Supplied records:

= = = = = = =

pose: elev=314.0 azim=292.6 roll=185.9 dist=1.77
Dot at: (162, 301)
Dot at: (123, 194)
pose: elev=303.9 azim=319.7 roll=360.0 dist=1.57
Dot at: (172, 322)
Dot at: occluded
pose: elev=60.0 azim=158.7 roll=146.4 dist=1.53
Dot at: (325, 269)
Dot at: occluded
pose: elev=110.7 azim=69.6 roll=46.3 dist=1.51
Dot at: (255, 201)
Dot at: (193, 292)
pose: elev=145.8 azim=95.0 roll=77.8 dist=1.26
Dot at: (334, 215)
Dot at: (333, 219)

= = = = = = =

Problem requirements: Retype every line of the records above, leaving each character unchanged.

Exercise result:
pose: elev=314.0 azim=292.6 roll=185.9 dist=1.77
Dot at: (162, 301)
Dot at: (123, 194)
pose: elev=303.9 azim=319.7 roll=360.0 dist=1.57
Dot at: (172, 322)
Dot at: occluded
pose: elev=60.0 azim=158.7 roll=146.4 dist=1.53
Dot at: (325, 269)
Dot at: occluded
pose: elev=110.7 azim=69.6 roll=46.3 dist=1.51
Dot at: (255, 201)
Dot at: (193, 292)
pose: elev=145.8 azim=95.0 roll=77.8 dist=1.26
Dot at: (334, 215)
Dot at: (333, 219)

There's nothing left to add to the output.